Planning Commission member Arun Maira today warned that economic growth rate could fall below 5 per cent if there is deep policy and governance paralysis.
Addressing an international seminar on design organised by industry body CII here, Arun Maira said: "By muddling around, and if there is a deep policy paralysis, a governance paralysis, we could get around 5 per cent or even lower growth rate in the coming years."
"6.5 percent growth for the next eight years or so is very likely if we keep delaying (some) crucial decisions", he said.
The National Development Council (NDC) has already scaled down the average growth target for the 12th Plan to 8 per cent from 8.2 per cent envisaged earlier. The average growth rate was 7.9 per cent in 11th Plan (2007-12).

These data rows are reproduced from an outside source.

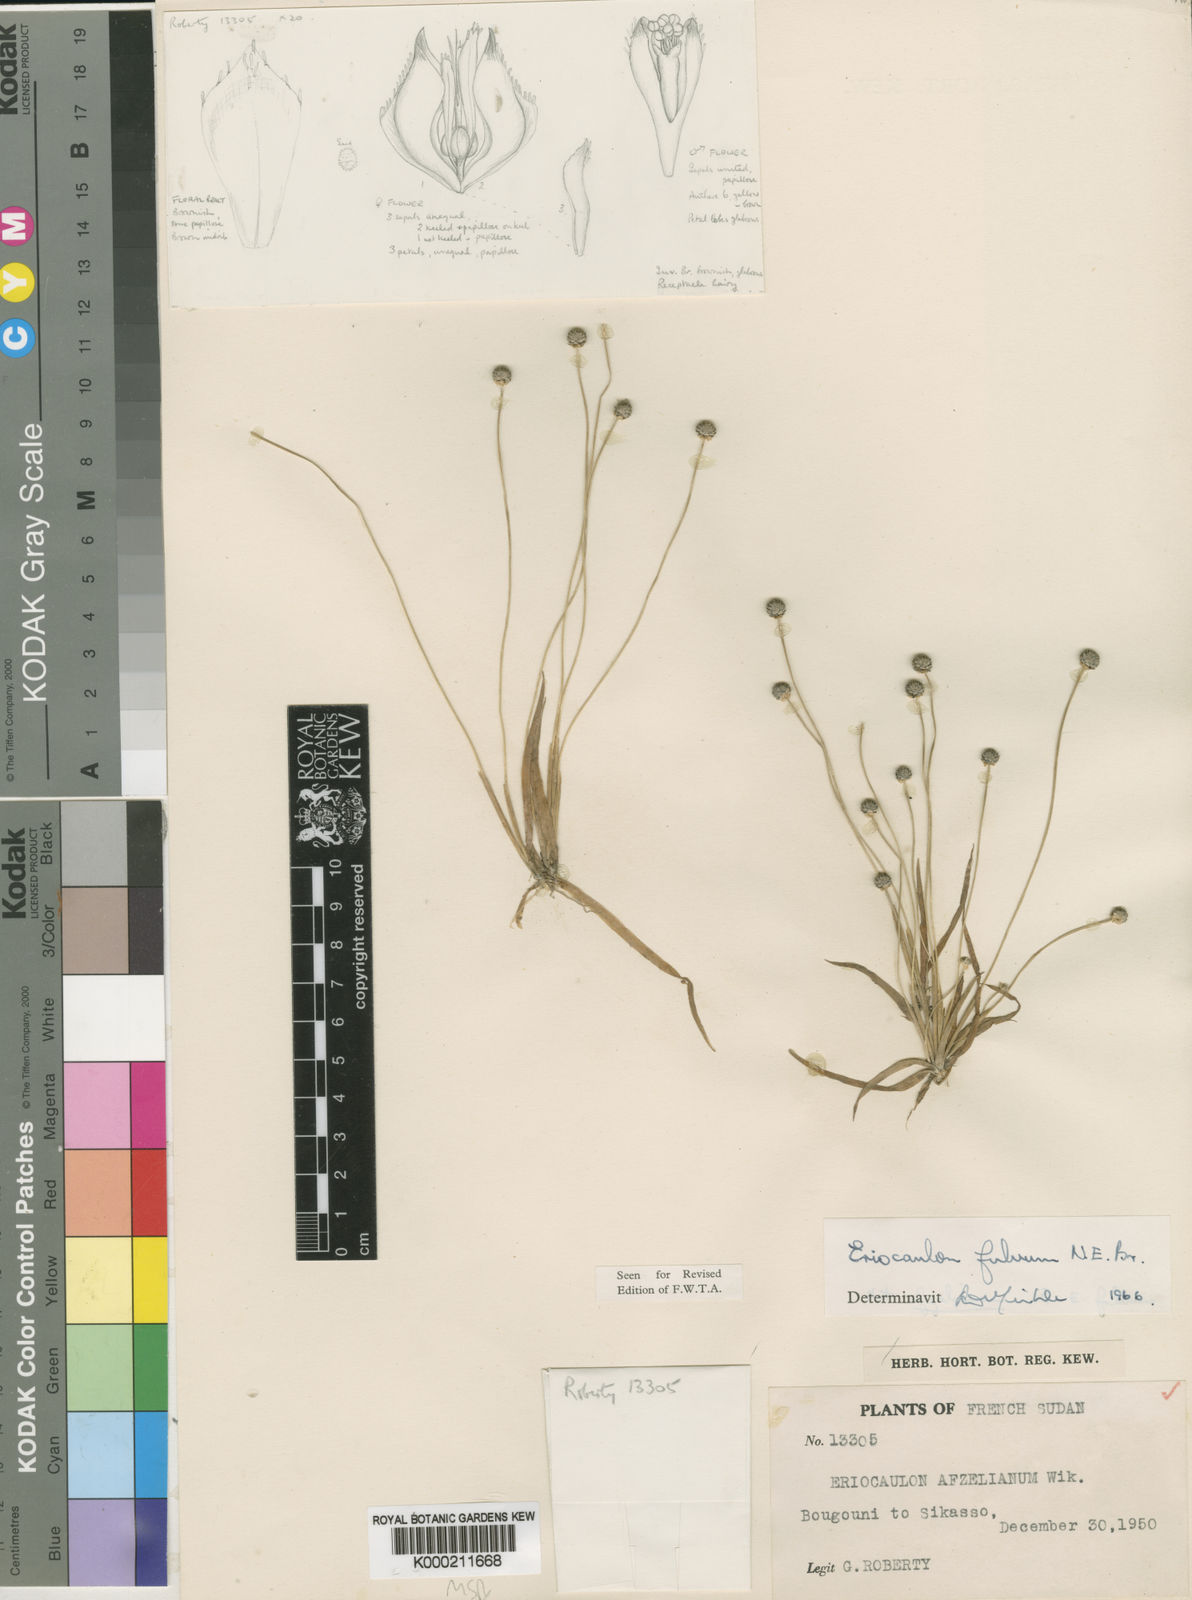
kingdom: Plantae
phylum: Tracheophyta
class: Liliopsida
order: Poales
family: Eriocaulaceae
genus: Eriocaulon
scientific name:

The country recorded 9-year low annual economic growth of 6.5 per cent in 2011-12. The economy has grown by 5.4 per cent in the first half of this fiscal (April-September).
Maira said the country cannot afford to have such low growth rates as we need to create millions of new jobs.
Stating that manufacturing is very critical, he said the country has not done well on the manufacturing front during the past 15-20 years.
Blaming it on poor infrastructure, Maira said, "What's coming in the way of growing manufacturing is physical infrastructure like roads, power etc. Infrastructure doesn't support competitive manufacturing here."
About the regulatory environment, he said, "We are one of the worst places to do business in the world because our regulations are outdated, they are too many and they tangle with each other and they are badly administered."
Calling for better governance systems, he said the Planning Commission is insisting on a study of government programme architecture, which should become more local. In the current model, the government "is working in silos", he said.
"We also need to change our functioning and learn from the experiences of others. Right now our system is "learning proof" -- agendas get driven top-down and the learnings don't get implemented at all."